» WHAT TO PRODUCE
If a line of the data below contains the string "down", copy it into your answer.

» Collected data
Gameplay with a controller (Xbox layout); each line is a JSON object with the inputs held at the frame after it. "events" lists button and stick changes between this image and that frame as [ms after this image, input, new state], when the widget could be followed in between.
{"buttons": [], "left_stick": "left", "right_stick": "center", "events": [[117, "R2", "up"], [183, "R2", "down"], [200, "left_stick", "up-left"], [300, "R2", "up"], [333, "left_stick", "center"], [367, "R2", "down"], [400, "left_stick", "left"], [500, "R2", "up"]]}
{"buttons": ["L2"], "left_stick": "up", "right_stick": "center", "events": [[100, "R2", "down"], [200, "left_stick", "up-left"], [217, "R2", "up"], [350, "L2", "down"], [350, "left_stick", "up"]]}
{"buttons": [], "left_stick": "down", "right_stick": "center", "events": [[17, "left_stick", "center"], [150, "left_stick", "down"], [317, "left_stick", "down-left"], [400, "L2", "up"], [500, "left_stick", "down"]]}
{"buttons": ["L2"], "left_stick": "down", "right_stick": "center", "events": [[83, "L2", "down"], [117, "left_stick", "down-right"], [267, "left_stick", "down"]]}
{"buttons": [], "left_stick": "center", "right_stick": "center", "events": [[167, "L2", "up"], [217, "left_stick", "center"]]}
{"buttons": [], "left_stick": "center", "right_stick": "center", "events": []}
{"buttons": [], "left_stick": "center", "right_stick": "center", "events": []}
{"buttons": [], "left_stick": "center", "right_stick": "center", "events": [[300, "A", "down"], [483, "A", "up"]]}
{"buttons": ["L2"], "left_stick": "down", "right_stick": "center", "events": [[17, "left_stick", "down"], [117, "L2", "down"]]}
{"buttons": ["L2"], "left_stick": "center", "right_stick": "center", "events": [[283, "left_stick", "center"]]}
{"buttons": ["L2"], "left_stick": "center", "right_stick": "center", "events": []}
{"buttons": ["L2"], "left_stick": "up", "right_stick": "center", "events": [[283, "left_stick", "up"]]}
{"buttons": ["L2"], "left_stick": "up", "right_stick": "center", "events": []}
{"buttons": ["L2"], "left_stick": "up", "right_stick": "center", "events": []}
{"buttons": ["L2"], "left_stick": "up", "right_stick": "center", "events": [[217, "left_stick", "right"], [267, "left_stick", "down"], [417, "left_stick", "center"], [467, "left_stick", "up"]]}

» RESPONSE BOX
{"buttons": [], "left_stick": "left", "right_stick": "center", "events": [[117, "R2", "up"], [183, "R2", "down"], [200, "left_stick", "up-left"], [300, "R2", "up"], [333, "left_stick", "center"], [367, "R2", "down"], [400, "left_stick", "left"], [500, "R2", "up"]]}
{"buttons": ["L2"], "left_stick": "up", "right_stick": "center", "events": [[100, "R2", "down"], [200, "left_stick", "up-left"], [217, "R2", "up"], [350, "L2", "down"], [350, "left_stick", "up"]]}
{"buttons": [], "left_stick": "down", "right_stick": "center", "events": [[17, "left_stick", "center"], [150, "left_stick", "down"], [317, "left_stick", "down-left"], [400, "L2", "up"], [500, "left_stick", "down"]]}
{"buttons": ["L2"], "left_stick": "down", "right_stick": "center", "events": [[83, "L2", "down"], [117, "left_stick", "down-right"], [267, "left_stick", "down"]]}
{"buttons": [], "left_stick": "center", "right_stick": "center", "events": [[300, "A", "down"], [483, "A", "up"]]}
{"buttons": ["L2"], "left_stick": "down", "right_stick": "center", "events": [[17, "left_stick", "down"], [117, "L2", "down"]]}
{"buttons": ["L2"], "left_stick": "up", "right_stick": "center", "events": [[217, "left_stick", "right"], [267, "left_stick", "down"], [417, "left_stick", "center"], [467, "left_stick", "up"]]}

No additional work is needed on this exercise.